■ **REQUIRED WORK**
Using the records below, transcribe word for word the stretch from the line that contains "hfov_deg: 18.0" through the line that contains "f_number: 4.1", both end lines included, and nothing else.

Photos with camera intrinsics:
=-=-=

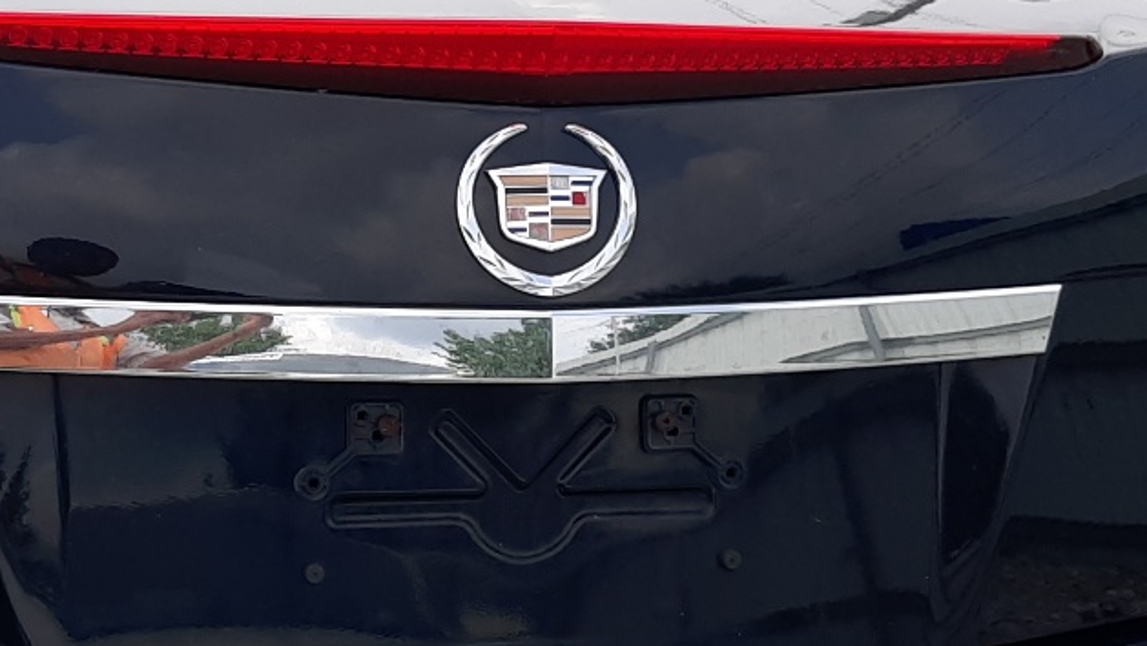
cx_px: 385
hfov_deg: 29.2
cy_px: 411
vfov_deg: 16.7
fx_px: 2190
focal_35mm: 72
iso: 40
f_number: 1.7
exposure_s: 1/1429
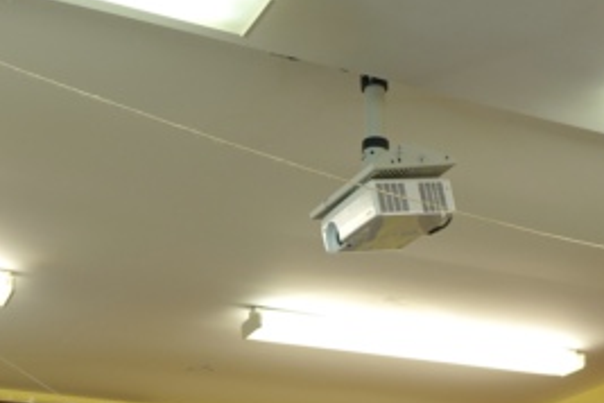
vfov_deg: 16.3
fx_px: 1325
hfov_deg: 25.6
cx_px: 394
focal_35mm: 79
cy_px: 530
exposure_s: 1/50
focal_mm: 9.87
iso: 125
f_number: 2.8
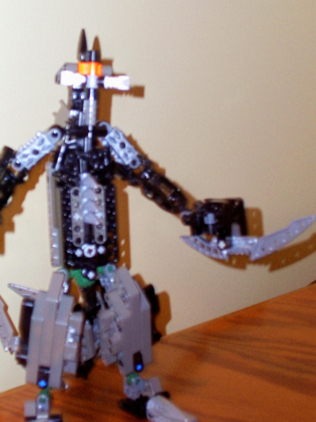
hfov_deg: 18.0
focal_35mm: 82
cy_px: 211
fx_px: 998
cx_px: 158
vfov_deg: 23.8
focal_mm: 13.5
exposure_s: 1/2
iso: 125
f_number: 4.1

=-=-=

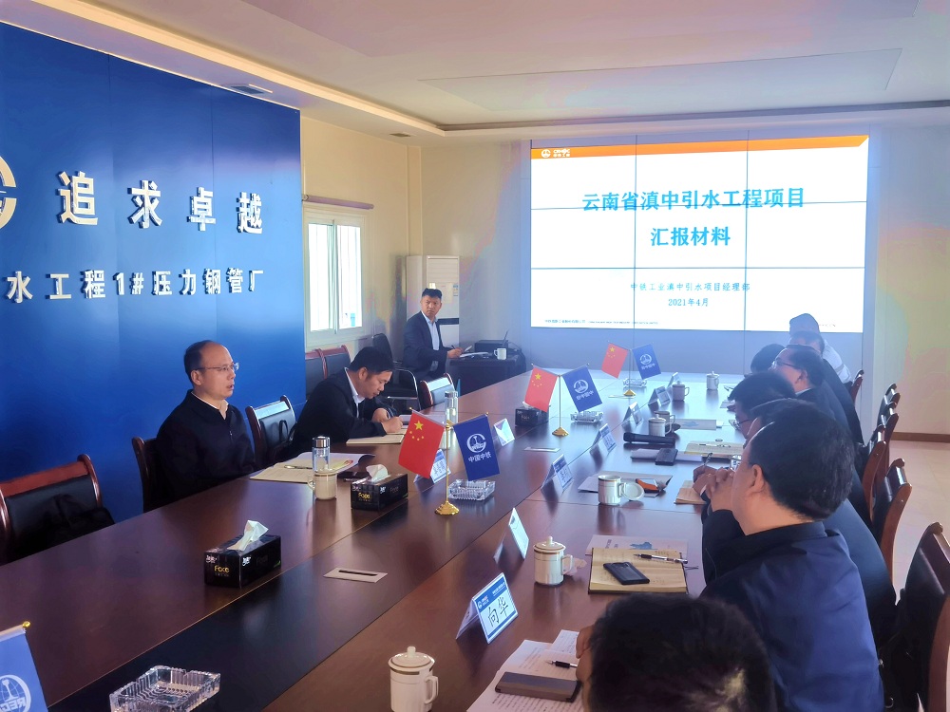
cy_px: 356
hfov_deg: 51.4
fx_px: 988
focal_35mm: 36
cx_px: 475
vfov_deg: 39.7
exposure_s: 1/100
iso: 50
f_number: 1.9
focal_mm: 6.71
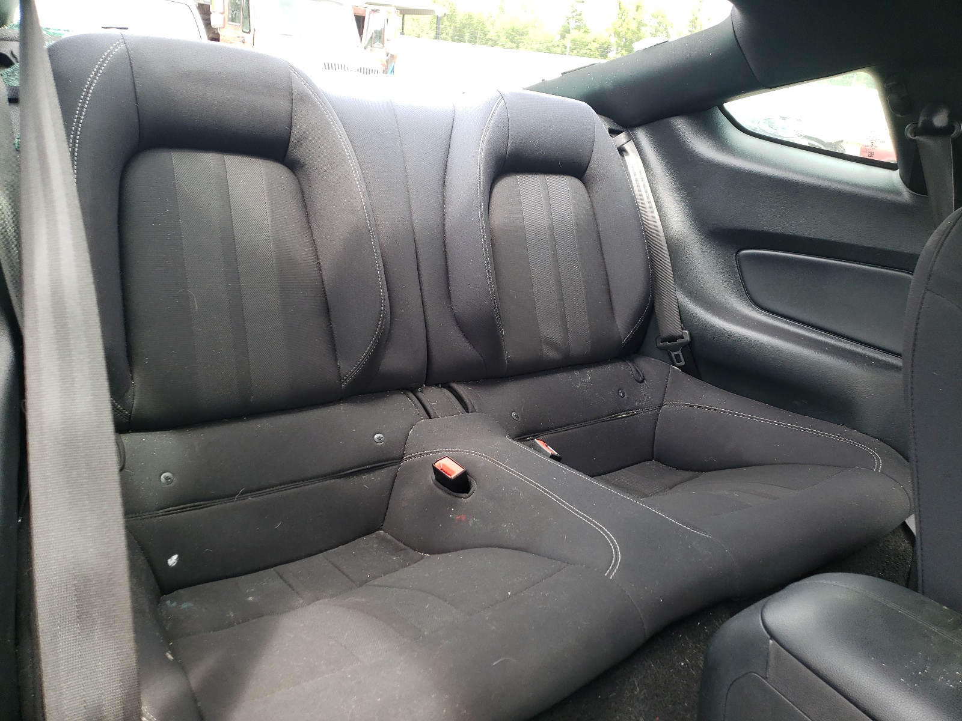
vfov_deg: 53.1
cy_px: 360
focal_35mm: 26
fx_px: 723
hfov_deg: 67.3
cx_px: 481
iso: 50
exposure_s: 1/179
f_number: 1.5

=-=-=

■ **WRITTEN RESPONSE**
hfov_deg: 18.0
focal_35mm: 82
cy_px: 211
fx_px: 998
cx_px: 158
vfov_deg: 23.8
focal_mm: 13.5
exposure_s: 1/2
iso: 125
f_number: 4.1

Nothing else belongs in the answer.